*INSTRUCTIONS TO FOLLOW*.
Copy out the refrigerant-flow passage below in full, word for word.

** EXCERPTED PASSAGE follows **

Then, a part of the refrigerant sent to the secondary-side third connection pipe 7 is sent to the third branch pipe 61c of the branch unit 6c, and the rest is sent to the heat source-side expansion valve 36 through the third shutoff valve 31.

Then, the refrigerant sent to the third branch pipe 61c flows through the second utilization pipe 56c of the utilization unit 3c via the second connection pipe 16c, and is sent to the utilization-side expansion valve 51c.

Then, the refrigerant having passed through the utilization-side expansion valve 51c whose opening degree is adjusted exchanges heat with indoor air supplied by the indoor fan 53c in the utilization-side heat exchanger 52c. As a result, the refrigerant flowing through the utilization-side heat exchanger 52c evaporates and becomes a low-pressure gas refrigerant. The indoor air is cooled and is supplied into the room. As a result, an indoor space is cooled. The low-pressure gas refrigerant evaporated in the utilization-side heat exchanger 52c passes through the first utilization pipe 57c and the first connection pipe 15c, and is sent to the junction pipe 62c.

Then, the low-pressure gas refrigerant sent to the junction pipe 62c is sent to the secondary-side second connection pipe 9 through the second control valve 67c and the second branch pipe 64c.

Then, the low-pressure gas refrigerant sent to the secondary-side second connection pipe 9 is returned to the suction side of the secondary-side compressor 21 through the second shutoff valve 33, the second heat source pipe 29, the suction flow path 23, and the secondary-side accumulator 30.

** End of EXCERPTED PASSAGE **
** DATASET ENTRIES follows **

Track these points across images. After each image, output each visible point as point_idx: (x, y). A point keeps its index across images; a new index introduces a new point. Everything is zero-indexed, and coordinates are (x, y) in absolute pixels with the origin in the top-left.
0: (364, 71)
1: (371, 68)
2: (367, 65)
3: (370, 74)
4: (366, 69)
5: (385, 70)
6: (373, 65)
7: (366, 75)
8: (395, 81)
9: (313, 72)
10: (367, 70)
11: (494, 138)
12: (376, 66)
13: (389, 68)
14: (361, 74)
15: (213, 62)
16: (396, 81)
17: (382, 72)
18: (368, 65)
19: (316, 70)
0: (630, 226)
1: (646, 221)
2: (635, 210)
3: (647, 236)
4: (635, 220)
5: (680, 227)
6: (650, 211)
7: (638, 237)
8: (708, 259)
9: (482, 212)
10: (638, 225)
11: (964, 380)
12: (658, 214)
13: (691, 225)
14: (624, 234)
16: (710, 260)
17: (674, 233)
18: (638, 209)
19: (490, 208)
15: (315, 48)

** End of DATASET ENTRIES **
** DATASET ENTRIES follows **

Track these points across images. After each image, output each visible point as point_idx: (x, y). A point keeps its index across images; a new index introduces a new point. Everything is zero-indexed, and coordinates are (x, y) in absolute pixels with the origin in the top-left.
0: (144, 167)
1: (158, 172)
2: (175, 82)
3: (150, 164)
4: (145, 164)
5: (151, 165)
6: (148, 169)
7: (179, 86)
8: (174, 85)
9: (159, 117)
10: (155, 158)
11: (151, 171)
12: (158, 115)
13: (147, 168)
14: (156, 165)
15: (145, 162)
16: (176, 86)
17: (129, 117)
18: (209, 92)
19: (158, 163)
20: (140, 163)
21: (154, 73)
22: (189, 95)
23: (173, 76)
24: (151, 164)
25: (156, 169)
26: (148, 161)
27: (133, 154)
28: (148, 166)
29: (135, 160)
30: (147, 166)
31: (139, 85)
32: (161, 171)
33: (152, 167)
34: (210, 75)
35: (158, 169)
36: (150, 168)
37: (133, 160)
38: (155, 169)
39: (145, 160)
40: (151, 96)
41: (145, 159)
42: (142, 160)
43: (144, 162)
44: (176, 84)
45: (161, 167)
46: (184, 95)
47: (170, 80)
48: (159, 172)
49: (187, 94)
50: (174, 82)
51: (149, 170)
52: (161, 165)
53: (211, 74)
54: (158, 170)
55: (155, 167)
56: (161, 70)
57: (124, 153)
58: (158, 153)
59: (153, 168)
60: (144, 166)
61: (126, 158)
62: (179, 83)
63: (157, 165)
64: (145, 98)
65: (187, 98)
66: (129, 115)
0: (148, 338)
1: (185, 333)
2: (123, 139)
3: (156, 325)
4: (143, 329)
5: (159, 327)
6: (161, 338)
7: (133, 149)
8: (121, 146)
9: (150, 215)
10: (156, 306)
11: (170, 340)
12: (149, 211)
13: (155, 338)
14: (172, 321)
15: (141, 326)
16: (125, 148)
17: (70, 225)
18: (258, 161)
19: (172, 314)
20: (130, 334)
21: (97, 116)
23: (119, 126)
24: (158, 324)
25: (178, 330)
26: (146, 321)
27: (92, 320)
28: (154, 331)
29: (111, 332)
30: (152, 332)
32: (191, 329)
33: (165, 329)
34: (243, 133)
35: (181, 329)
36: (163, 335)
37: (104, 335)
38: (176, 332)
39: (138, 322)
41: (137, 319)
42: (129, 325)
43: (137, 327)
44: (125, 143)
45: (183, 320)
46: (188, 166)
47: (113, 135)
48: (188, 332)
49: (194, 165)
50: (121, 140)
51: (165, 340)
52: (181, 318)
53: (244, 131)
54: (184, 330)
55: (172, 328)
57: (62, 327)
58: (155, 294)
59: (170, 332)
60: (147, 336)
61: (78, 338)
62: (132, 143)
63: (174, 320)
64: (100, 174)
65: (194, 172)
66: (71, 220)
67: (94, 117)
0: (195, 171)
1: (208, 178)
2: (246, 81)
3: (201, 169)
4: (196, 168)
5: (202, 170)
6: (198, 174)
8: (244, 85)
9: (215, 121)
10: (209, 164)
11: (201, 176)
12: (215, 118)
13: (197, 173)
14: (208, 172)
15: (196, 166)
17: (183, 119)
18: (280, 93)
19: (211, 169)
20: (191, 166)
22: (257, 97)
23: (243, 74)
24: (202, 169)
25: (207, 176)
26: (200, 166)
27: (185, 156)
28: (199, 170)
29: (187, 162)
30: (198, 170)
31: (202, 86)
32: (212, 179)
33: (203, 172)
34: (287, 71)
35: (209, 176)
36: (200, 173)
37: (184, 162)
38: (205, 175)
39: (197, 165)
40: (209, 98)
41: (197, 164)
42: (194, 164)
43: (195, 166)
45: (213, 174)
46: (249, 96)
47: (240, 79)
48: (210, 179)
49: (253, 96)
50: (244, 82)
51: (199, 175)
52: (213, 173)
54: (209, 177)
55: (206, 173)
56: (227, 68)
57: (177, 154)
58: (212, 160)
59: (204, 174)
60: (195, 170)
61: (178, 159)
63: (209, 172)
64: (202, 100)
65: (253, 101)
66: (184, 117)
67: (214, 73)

** End of DATASET ENTRIES **
** DATASET ENTRIES follows **

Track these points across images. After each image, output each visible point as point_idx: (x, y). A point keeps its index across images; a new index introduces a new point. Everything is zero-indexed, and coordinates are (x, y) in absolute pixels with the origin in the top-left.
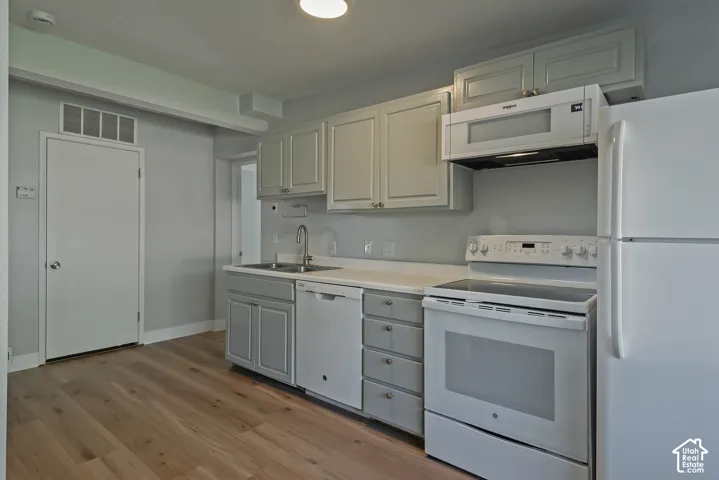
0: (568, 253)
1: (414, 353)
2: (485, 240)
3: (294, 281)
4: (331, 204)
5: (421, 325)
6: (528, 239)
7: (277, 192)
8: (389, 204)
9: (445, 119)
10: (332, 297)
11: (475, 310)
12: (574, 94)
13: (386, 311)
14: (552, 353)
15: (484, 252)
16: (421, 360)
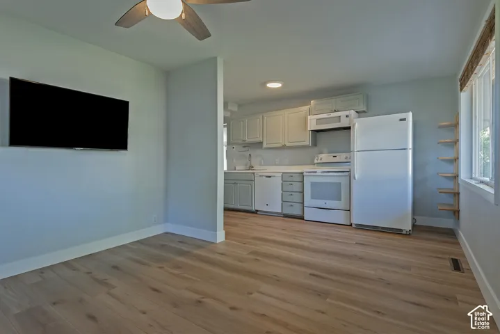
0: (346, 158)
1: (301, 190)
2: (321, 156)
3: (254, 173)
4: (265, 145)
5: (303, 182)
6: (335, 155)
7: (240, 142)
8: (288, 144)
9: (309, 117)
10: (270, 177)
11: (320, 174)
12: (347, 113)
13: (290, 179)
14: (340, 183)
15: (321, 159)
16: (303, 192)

** End of DATASET ENTRIES **

*ANSWER BOX*.
Then, a part of the refrigerant sent to the secondary-side third connection pipe 7 is sent to the third branch pipe 61c of the branch unit 6c, and the rest is sent to the heat source-side expansion valve 36 through the third shutoff valve 31.

Then, the refrigerant sent to the third branch pipe 61c flows through the second utilization pipe 56c of the utilization unit 3c via the second connection pipe 16c, and is sent to the utilization-side expansion valve 51c.

Then, the refrigerant having passed through the utilization-side expansion valve 51c whose opening degree is adjusted exchanges heat with indoor air supplied by the indoor fan 53c in the utilization-side heat exchanger 52c. As a result, the refrigerant flowing through the utilization-side heat exchanger 52c evaporates and becomes a low-pressure gas refrigerant. The indoor air is cooled and is supplied into the room. As a result, an indoor space is cooled. The low-pressure gas refrigerant evaporated in the utilization-side heat exchanger 52c passes through the first utilization pipe 57c and the first connection pipe 15c, and is sent to the junction pipe 62c.

Then, the low-pressure gas refrigerant sent to the junction pipe 62c is sent to the secondary-side second connection pipe 9 through the second control valve 67c and the second branch pipe 64c.

Then, the low-pressure gas refrigerant sent to the secondary-side second connection pipe 9 is returned to the suction side of the secondary-side compressor 21 through the second shutoff valve 33, the second heat source pipe 29, the suction flow path 23, and the secondary-side accumulator 30.